La course

Je ne pensais pas un jour écrire ces deux mots, mais oui je cours.

 Une suite d'événements professionnels m'ont poussée à le faire. Plus précisément, un essoufflement général m'a encouragé à me lancer. Oui c'est curieux de choisir d'enfiler ses espadrilles quand on a du mal à respirer à fond.

Sur la piste, je retracer l'origine de ce déclic. Des couches des événements négatifs, de déceptions, d'incompréhensions, une accumulation de blessures. 

Un jour, je suis rentrée à la maison avec un manteau de couches pesantes sur le dos. La tête basse. Le cœur en miettes. Je suis tranquillement devenue l'anti-modèle de la maman forte, présente et souriante. Et je venais d'habiller inconsciemment mes enfants et mon chum de ce manteau pesant et inutile.

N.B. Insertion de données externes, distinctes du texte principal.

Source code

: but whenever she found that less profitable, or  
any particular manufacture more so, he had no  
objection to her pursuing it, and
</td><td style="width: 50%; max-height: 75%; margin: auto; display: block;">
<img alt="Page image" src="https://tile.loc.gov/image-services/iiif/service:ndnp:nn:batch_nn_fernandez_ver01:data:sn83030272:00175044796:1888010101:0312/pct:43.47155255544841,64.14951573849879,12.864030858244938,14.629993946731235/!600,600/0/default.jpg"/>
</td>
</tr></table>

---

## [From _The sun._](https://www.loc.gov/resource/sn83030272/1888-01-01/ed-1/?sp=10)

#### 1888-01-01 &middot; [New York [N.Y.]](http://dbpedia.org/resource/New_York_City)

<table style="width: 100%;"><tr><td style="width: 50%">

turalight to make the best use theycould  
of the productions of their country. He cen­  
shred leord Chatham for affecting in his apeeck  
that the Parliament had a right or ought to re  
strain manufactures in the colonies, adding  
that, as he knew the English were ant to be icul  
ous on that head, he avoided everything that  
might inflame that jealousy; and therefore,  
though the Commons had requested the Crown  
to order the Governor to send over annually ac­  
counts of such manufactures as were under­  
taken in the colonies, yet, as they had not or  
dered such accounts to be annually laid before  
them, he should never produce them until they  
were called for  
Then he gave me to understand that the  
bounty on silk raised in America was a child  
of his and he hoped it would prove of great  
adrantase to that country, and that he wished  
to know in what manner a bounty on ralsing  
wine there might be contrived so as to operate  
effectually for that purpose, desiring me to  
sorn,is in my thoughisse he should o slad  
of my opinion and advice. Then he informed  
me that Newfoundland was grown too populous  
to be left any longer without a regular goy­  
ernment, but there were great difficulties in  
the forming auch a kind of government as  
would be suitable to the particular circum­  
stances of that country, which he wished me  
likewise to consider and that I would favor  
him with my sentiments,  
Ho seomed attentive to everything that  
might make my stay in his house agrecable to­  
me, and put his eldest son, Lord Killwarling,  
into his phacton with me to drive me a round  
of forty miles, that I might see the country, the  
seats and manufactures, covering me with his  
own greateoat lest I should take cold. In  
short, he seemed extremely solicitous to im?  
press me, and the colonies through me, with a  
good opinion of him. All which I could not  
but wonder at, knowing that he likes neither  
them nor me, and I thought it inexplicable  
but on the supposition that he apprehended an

Et j’avais ce besoin de m'isoler comme jamais. Alors voilà, une autre couche encore plus pesante venait de s'ajouter à mon manteau.  La culpabilité. Vous savez cette petite chose qui s'infiltre dans la tête de beaucoup de mamans et qui parfois devient si grande qu'elle prend toute la place. Alors un jour, j'ai explosée.  J'ai pleuré en cachette à l'école où je travaille jusqu'au jour où la cachette n’était plus un critère pour pleurer. Et mes élèves retrouvaient une Madame Catherine les yeux rougis prétextant sans grand talent de soudaines allergies.  Et un jour ma cachette de larmes fut la maison.  En pleine heure de pointe du souper, entre le riz et le poulet. Une maman qui n'en pouvait plus. Le manteau si lourd sur mes épaules ne faisait que se gonfler devenir insupportable.  J'étais en état de survie et je comprenais difficilement comment les autres mamans y arrivaient.  Je me suis même mise à les envier. On sait bien, elles ont quelque chose que je n'ai pas. Mais incapable de savoir quoi. Mon cerveau de toute façon est surchargé et n'analyse plus les situations de la bonne manière. Une sauvegarde de la machine serait nécessaire pour pouvoir effacer tous les dossiers.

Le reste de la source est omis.